Future can be bright

The abolition of ATSIC offers a great opportunity for indigenous Australians, writes Stephen Hagan
FOLLOWING Prime Minister John Howard's announcement to abolish ATSIC, indigenous Australians need to reflect for a moment and assess where we now stand as an identifiable group within the broader community.
One need not go any further than the recent Social Justice Report (2003) of Bill Jonas, outgoing Social Justice Commissioner for the Human Rights and Equal Opportunities Commission, which paints a grim picture of indigenous disadvantage.
In 2001, the gross income of indigenous people was 62 per cent of the rate for non-indigenous Australians compared with 64 per cent in 1996.
In 2001, the unemployment rate for indigenous people was 20 per cent -- an improvement from the rate of 23 per cent in 1996. This is three times higher than the rate for non-indigenous Australians
In 2001, 63 per cent of indigenous households were renting (compared with 27 per cent of non-indigenous households), and 13 per cent owned their home outright (compared with 40 per cent)
The narrowing of the gap between black and white is so minuscule over the past decade that our figures make the government record of sub-Saharan Africa (with the impact of HIV-AIDs factored out) and Myanmar (Burma), Papua New Guinea and Cambodia quite inspiring.
Are we so blinded by our own self-pity that we persist in calling for the maintenance of the status quo by supporting our overpaid and underperforming ATSIC commissioners?
I do not condone violent protests of any description.
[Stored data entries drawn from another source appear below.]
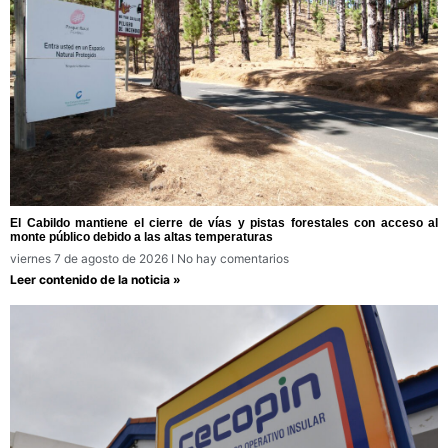
El Cabildo mantiene el cierre de vías y pistas forestales con acceso al
monte público debido a las altas temperaturas
viernes 7 de agosto de 2026
No hay comentarios
Leer contenido de la noticia »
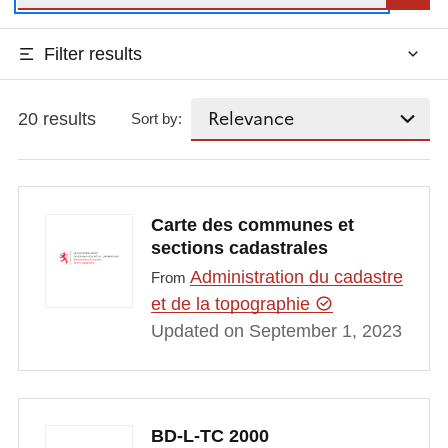
Filter results
20 results
Sort by:
Carte des communes et
sections cadastrales
Administration du cadastre
From
et de la topographie
Updated on September 1, 2023
BD-L-TC 2000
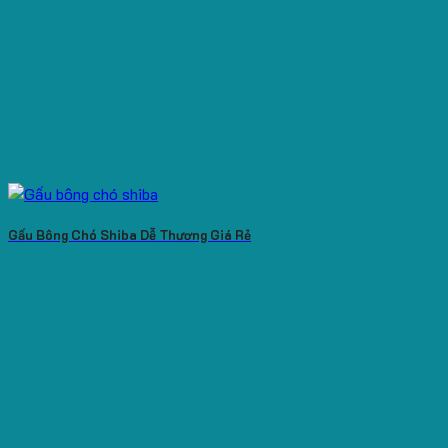
Gấu Bông Chó Shiba Dễ Thương Giá Rẻ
What is required by our more enlightened and progressive thinking leaders is to take time out to read the fine print of the new proposal and to strategise on how best to turn a negative into a positive.
We should embrace the concept of mainstreaming indigenous affairs and the redirection of the $1.4 billion annual budget of ATSIC by exerting pressure on the bureaucrats charged with administering their new windfall to deliver for our people.
What do we have to lose, as they couldn't possibly be any worse than ATSIC in indigenous service delivery?
In The Courier-Mail on April 17, John Howard's views on the mainstreaming of indigenous programs were made clear when he said: ``I think it can be better achieved treating everybody equally and where there are areas of disadvantage, having special assistance and special programs is the best way of helping indigenous people.''
I agree with Howard when he says we should all be treated equally. I can assure readers from my personal experience, as a former ATSIC regional councillor, that within the highly volatile council meetings the 12 elected black officials did not always assess indigenous submissions for grant funding on a needs basis.
Unfortunately, I concur with a term thrown around loosely by a silent majority within our community-- ``taxpayers' money going to the greedy not the needy''-- as being right on the money.
Tony Koch (C-M, April 16) correctly points out that: ``It (ATSIC) was established to deliver to the most needy Australians, to lift them from disadvantage to at least equal status with the rest of the population. But despite all those best intentions, the indefatigable efforts of many good people, and the investment of billions of dollars of taxpayer funds, it achieved virtually nothing.''
Some of our leaders certainly had fun with taxpayers' money (including indigenous taxpayers) and, over time, mastered the art of political manipulation and nepotism at the expense of the more destitute within their respective communities.
We, the indigenous population, can cry ``poor bugger me'' and ``racist politicians'' at the inevitable legislative abolition of ATSIC or we can engage in open and frank dialogue with the Government and bureaucrats in charge of administering ``ATSIC moneys'' on our behalf.
There is a large pool of experienced indigenous workers within incorporated indigenous organisations who would be more than happy to continue on in their jobs.
Perhaps the Government should give consideration to securing their futures by locking them into the public service employment career path.
On a recent exercise with an experienced Four Corners team in rural Queensland I witnessed their producer and journalist, hardened from assignments in war-torn Africa and Eastern Europe, brought to tears on hearing the depressing stories of indigenous people living in this town.
I speak of my home town of Cunnamulla where my relatives who live in ATSIC-funded houses live in despair while my relatives who live next door in State Housing Commission homes live in relative luxury with unlimited hot water and electrical wiring that meets strict health-and-safety regulations.
The compulsory installation of reverse cycle airconditioning keeps them out of harm's way when the temperature reaches more than 40C in summer and the bitterly sub-zero temperatures in winter.
Try asking the relatives from the former group if they would support mainstreaming or fight to maintain the status quo with ATSIC.